Countdown to 2000: Schools
For schools, the 1920s were a time of growing pains.
The prosperity and rising population of the Newport-Mesa area in the
third decade of the century put pressure on local schools to expand, and
it also challenged the community to come to an understanding of the role
education should play in a diverse community.
In the Harper School District, there were only three teachers for the
1919-20 school year. They earned between $100 and $125 a month for the
job of teaching 80 pupils each.
With the dawn of the ‘20s, the economic doldrums that had afflicted
postwar Fairview were finally lifting and the area was beginning to
develop a sense of identity. Educationally speaking, this manifested
itself in the development of Costa Mesa’s first PTA in 1921 and the
opening of Costa Mesa Grammar School in 1923.
The district continued to grow throughout the decade, so much so that by
1930 another building, the Monte Vista School, was erected. Here, the
tensions produced by the area’s rapid growth became evident: the new
school was to be for Mexicans only because Costa Mesa Grammar School
principal Dale Evans “was convinced that the district’s Mexican students,
the majority of whom were having language difficulties, would learn more
at their own school.”
It’s not an idea that would be greeted with much enthusiasm today, but
Brown vs.
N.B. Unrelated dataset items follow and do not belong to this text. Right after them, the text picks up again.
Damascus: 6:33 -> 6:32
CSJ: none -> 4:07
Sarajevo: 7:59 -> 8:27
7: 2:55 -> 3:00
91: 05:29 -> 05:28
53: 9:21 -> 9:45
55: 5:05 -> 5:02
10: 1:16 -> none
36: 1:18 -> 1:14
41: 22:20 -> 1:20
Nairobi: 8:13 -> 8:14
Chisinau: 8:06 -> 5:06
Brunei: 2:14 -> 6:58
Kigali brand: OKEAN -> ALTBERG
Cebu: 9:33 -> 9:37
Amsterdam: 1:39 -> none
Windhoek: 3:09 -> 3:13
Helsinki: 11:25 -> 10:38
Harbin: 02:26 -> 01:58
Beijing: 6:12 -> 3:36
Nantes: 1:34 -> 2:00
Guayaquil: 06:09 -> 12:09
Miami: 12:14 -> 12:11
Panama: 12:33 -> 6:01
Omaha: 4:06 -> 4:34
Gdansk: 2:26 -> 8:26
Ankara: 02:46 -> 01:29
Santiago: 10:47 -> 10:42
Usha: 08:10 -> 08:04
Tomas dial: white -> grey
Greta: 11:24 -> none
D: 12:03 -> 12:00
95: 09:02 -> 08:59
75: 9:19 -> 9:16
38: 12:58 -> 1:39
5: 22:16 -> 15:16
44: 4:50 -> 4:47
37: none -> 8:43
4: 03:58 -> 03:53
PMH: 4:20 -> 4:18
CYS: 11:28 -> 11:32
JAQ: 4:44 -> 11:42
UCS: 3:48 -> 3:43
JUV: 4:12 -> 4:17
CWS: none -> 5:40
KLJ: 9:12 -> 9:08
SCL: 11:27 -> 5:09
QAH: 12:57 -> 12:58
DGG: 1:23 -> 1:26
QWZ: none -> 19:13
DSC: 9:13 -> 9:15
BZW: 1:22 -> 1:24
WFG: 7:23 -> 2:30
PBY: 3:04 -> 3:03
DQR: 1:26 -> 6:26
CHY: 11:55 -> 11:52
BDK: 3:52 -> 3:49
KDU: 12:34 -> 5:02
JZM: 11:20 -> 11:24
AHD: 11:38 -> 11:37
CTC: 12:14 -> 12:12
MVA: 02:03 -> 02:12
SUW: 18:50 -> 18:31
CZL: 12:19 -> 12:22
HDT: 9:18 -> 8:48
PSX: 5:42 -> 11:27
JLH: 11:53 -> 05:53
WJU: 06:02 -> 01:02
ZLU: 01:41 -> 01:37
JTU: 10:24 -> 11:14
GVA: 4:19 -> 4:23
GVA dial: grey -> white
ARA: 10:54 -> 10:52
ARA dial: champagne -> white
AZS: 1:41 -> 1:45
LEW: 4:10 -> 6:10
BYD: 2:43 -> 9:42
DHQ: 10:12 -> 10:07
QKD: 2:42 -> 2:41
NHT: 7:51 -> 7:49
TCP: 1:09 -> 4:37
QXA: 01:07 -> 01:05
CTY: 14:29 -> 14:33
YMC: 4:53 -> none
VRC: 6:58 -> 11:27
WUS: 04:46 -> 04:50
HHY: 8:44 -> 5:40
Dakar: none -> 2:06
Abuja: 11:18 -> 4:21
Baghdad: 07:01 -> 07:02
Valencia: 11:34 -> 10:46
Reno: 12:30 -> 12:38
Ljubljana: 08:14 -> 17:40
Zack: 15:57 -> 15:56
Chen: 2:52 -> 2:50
Board of Education, the Supreme Court’s decision overturning
the notion of “separate but equal” facilities for different ethnic
groups, would not take place until 1954.
School facilities in Newport Beach were still fairly primitive during
this period. Though the area had grammar schools, high school students
commuted to Santa Ana, a situation that didn’t change until the
construction of Newport Harbor High the next decade.